* [Prompt]: In the entries below, find every line holding the string "input" and collect it.

Saved entries
-*-*-
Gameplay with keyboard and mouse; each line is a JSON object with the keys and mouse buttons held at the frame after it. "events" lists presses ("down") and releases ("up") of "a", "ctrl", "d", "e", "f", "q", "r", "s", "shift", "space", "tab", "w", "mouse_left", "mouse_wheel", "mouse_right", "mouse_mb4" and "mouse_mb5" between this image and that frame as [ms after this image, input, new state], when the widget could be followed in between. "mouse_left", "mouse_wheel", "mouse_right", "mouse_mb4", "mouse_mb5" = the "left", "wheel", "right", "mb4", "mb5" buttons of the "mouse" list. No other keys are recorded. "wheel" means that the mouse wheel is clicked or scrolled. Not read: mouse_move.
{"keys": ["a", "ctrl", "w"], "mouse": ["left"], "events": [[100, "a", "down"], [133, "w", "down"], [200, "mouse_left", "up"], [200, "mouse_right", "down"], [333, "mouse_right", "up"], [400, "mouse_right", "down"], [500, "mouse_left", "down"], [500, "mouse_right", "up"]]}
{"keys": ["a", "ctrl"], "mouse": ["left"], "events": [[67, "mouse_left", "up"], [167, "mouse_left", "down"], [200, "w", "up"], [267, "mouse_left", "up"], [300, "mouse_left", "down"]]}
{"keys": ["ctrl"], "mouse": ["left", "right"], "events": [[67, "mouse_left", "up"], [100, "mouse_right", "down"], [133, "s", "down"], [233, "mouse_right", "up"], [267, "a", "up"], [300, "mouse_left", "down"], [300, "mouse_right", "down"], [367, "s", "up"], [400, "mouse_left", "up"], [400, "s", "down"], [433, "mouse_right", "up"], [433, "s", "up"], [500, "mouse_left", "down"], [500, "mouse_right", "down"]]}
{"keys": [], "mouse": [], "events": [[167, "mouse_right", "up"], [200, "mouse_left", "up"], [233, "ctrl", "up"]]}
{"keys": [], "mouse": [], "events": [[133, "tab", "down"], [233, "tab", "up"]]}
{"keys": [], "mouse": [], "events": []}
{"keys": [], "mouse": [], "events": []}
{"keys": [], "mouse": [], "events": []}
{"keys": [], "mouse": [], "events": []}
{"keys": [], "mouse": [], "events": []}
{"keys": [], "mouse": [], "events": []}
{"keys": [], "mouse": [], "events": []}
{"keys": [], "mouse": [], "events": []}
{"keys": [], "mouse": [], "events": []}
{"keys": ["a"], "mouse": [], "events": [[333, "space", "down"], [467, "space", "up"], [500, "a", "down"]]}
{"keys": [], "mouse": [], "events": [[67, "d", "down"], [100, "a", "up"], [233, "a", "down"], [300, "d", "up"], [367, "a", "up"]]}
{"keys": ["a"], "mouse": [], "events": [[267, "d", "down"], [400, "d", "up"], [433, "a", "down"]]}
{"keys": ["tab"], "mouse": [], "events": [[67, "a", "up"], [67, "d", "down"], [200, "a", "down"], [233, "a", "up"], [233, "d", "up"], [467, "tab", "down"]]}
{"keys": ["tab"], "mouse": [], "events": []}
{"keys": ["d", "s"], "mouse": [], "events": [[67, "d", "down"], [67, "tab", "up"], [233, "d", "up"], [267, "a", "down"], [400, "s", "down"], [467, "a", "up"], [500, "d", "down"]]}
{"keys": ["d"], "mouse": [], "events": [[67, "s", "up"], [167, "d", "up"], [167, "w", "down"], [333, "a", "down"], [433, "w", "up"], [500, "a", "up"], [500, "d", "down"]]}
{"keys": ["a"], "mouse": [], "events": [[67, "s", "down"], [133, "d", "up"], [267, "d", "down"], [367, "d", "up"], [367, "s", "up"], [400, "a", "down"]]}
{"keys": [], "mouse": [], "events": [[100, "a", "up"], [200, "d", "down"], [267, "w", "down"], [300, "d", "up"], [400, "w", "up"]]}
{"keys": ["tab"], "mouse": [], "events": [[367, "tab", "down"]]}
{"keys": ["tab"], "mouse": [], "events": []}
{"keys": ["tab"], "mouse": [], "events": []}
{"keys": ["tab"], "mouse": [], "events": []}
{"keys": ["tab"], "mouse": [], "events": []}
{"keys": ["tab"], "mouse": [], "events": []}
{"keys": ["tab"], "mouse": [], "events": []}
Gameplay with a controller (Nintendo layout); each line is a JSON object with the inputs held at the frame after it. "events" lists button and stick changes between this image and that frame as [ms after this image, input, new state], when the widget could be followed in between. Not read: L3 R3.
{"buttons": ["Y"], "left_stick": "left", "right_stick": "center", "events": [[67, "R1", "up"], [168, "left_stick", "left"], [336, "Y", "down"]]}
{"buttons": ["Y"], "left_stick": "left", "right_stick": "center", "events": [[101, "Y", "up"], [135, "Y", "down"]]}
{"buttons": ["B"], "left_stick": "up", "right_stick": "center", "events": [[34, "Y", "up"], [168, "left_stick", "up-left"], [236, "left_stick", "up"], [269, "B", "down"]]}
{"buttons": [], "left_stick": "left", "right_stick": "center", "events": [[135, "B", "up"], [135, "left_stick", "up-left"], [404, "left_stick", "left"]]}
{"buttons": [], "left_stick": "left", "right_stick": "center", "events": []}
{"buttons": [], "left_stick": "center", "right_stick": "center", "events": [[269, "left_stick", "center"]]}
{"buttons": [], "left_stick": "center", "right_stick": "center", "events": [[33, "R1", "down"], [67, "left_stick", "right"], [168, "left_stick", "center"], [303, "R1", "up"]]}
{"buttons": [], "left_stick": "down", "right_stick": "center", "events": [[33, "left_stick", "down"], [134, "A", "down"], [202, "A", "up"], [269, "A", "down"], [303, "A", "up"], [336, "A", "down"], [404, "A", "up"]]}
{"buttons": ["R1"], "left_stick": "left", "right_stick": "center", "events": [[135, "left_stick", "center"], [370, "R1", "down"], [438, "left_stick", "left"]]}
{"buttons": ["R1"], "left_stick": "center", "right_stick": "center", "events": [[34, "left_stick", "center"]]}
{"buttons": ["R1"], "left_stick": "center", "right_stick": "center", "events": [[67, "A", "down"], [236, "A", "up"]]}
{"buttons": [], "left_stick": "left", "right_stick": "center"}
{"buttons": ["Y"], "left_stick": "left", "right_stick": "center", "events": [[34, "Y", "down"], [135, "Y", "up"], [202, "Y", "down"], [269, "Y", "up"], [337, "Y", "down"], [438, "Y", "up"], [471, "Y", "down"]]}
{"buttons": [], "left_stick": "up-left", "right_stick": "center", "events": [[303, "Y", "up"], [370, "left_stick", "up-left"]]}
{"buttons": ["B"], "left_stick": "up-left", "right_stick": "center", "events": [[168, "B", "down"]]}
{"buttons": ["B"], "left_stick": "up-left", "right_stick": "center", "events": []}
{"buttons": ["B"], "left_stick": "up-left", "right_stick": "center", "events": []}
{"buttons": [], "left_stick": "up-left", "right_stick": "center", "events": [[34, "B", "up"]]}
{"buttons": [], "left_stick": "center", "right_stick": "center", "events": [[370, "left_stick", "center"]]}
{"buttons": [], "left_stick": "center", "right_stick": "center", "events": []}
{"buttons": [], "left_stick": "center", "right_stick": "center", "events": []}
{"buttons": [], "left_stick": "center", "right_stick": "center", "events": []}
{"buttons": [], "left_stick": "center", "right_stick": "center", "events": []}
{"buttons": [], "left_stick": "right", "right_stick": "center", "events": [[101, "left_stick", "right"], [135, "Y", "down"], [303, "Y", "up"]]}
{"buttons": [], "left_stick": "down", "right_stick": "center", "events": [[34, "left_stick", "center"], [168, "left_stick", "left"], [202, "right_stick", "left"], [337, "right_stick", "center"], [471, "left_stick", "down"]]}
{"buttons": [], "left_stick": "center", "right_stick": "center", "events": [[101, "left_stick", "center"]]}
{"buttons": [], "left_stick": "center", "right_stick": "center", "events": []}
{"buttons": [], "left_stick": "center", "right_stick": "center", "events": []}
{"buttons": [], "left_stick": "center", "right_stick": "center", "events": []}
-*-*-
* [Response area]:
Gameplay with keyboard and mouse; each line is a JSON object with the keys and mouse buttons held at the frame after it. "events" lists presses ("down") and releases ("up") of "a", "ctrl", "d", "e", "f", "q", "r", "s", "shift", "space", "tab", "w", "mouse_left", "mouse_wheel", "mouse_right", "mouse_mb4" and "mouse_mb5" between this image and that frame as [ms after this image, input, new state], when the widget could be followed in between. "mouse_left", "mouse_wheel", "mouse_right", "mouse_mb4", "mouse_mb5" = the "left", "wheel", "right", "mb4", "mb5" buttons of the "mouse" list. No other keys are recorded. "wheel" means that the mouse wheel is clicked or scrolled. Not read: mouse_move.
Gameplay with a controller (Nintendo layout); each line is a JSON object with the inputs held at the frame after it. "events" lists button and stick changes between this image and that frame as [ms after this image, input, new state], when the widget could be followed in between. Not read: L3 R3.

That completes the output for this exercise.